Jones said she was given antibiotics and, because they were unsure at first if the snake was venomous, she stayed up all night monitoring her wounds. “Not that I could’ve slept anyway,” she said, adding that she doesn’t think the snake bit her and remains unsure what kind of snake it was.
The whole ordeal was traumatic, she said. “I think I went into some kind of survival mode,” she said. “I think the adrenaline took over, and there was one point before the hawk came that I thought, ‘I can’t get rid of this… I’m going to die right here.'”
Two weeks later, Jones’ arm is still bandaged up, and she said it’s not healing as quickly as she hoped.
“I’ve never had a problem sleeping,” Jones said. “But this, I’ve probably gotten seven or eight hours total in the last two weeks.” She said she wakes up panicked, feeling like she just relived the ordeal.
Living in rural Texas, Jone said she’s seen wildlife such as hawks and snakes before – but never like this. “In my lifetime, I’ve actually seen a hawk pick up a snake. That’s something they do, that’s how they kill their prey,” she said.
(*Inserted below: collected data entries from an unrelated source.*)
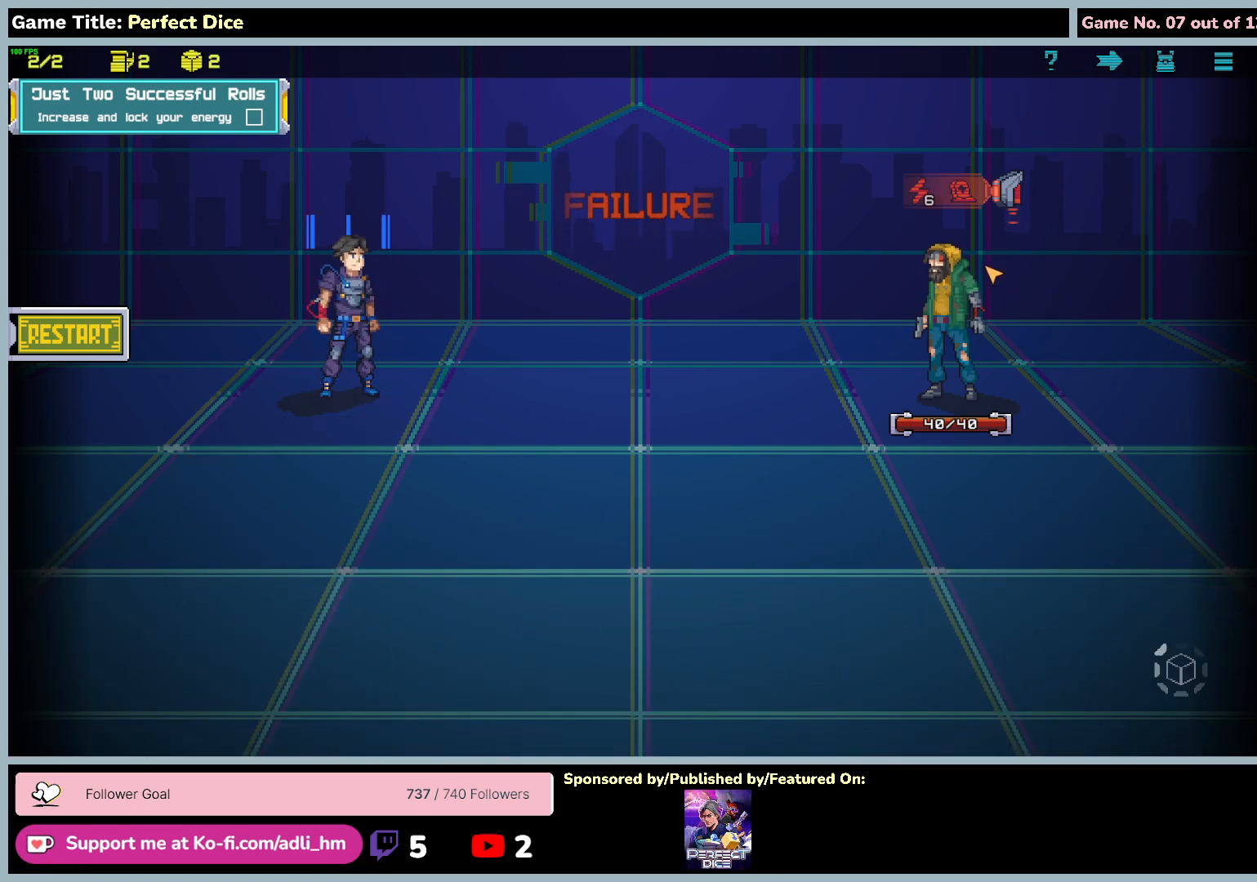
{"keys": [], "mouse": [], "events": []}
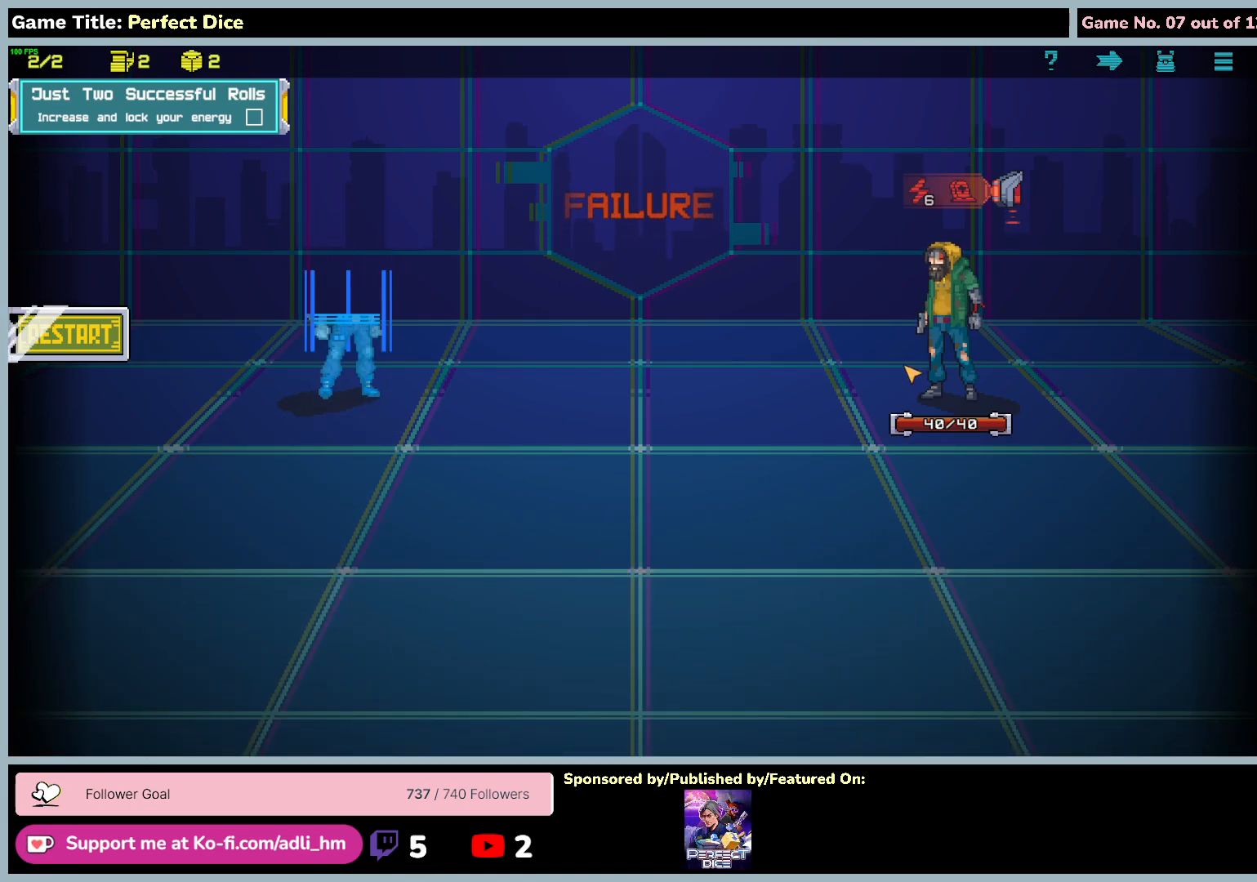
{"keys": [], "mouse": [], "events": []}
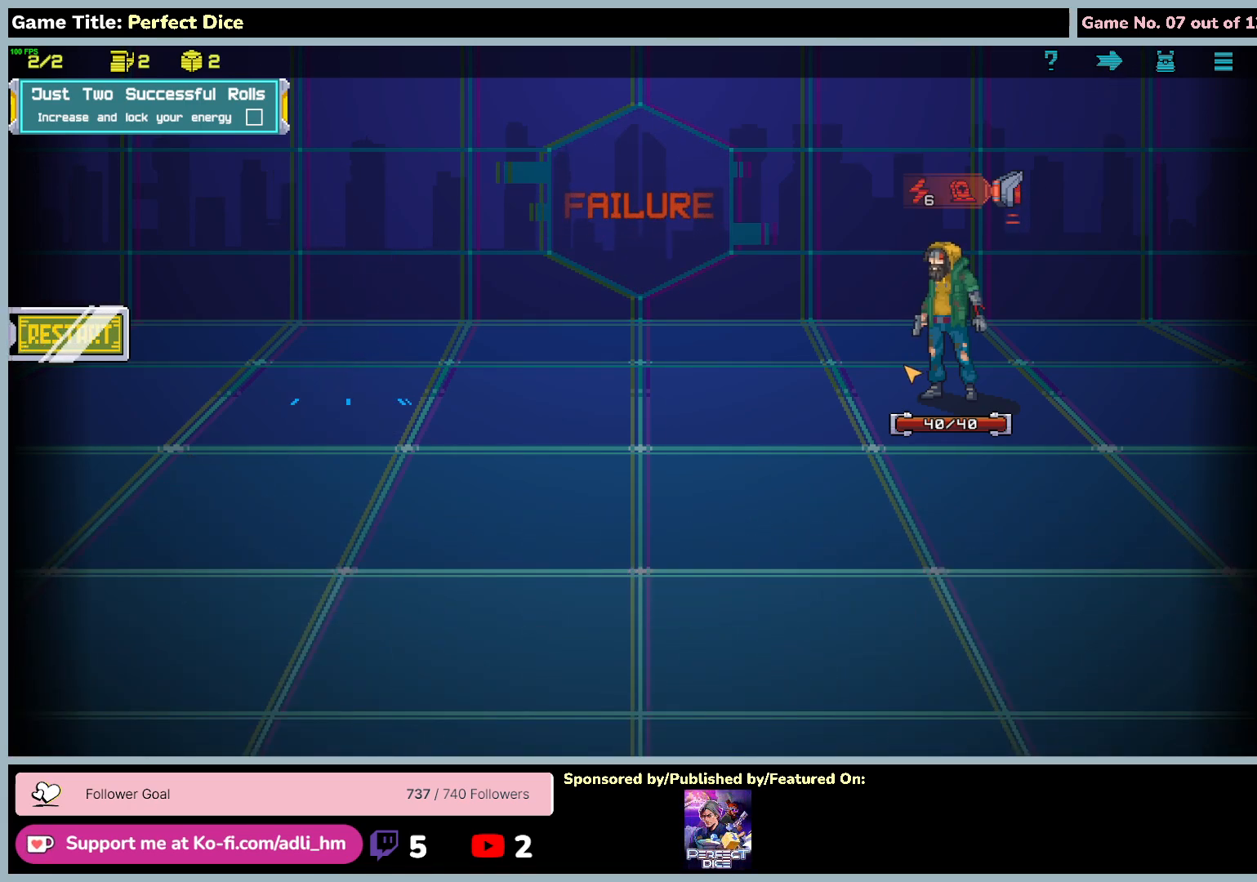
{"keys": [], "mouse": [], "events": []}
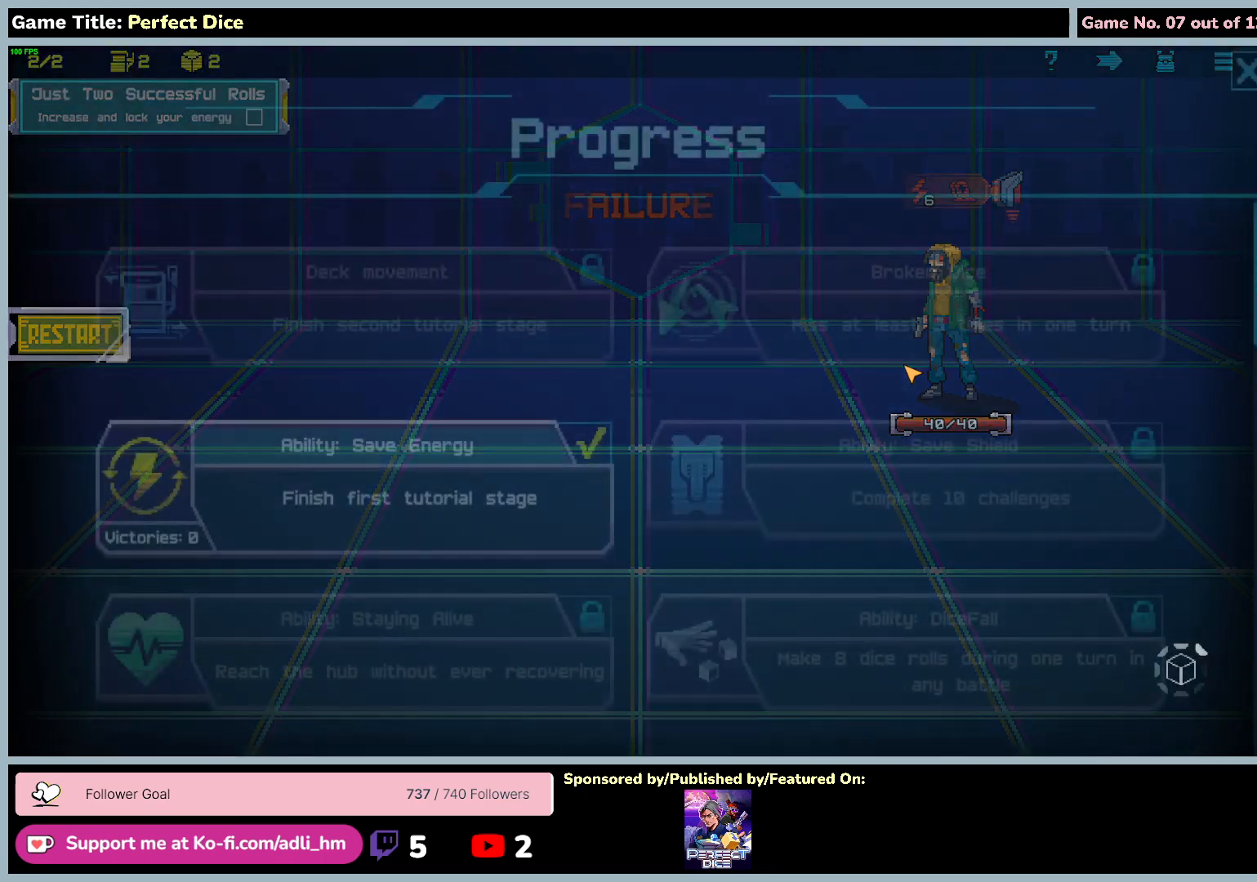
{"keys": [], "mouse": [], "events": []}
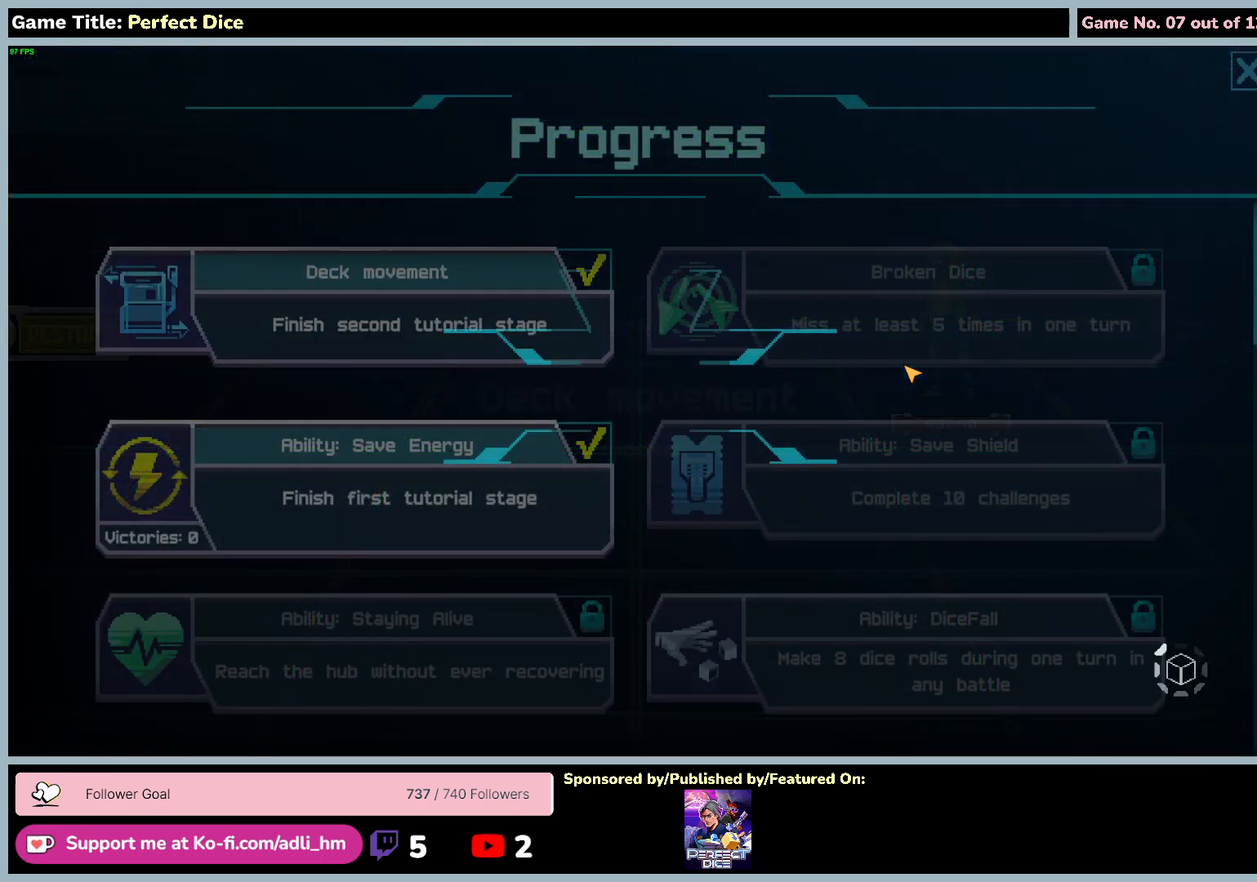
{"keys": [], "mouse": [], "events": []}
Now, it’s something she’s always going to keep in mind.
Hawks are a type of predatory bird with sharp talons and beaks. They can reach a speed of over 150 mph when diving and are considered to have the best eyesight in the animal world.
They hunt by spotting prey from a high perch and then swooping down, often carrying small animals away. They tend to eat small mammals like rats and rabbits, as well as birds and reptiles, like snakes.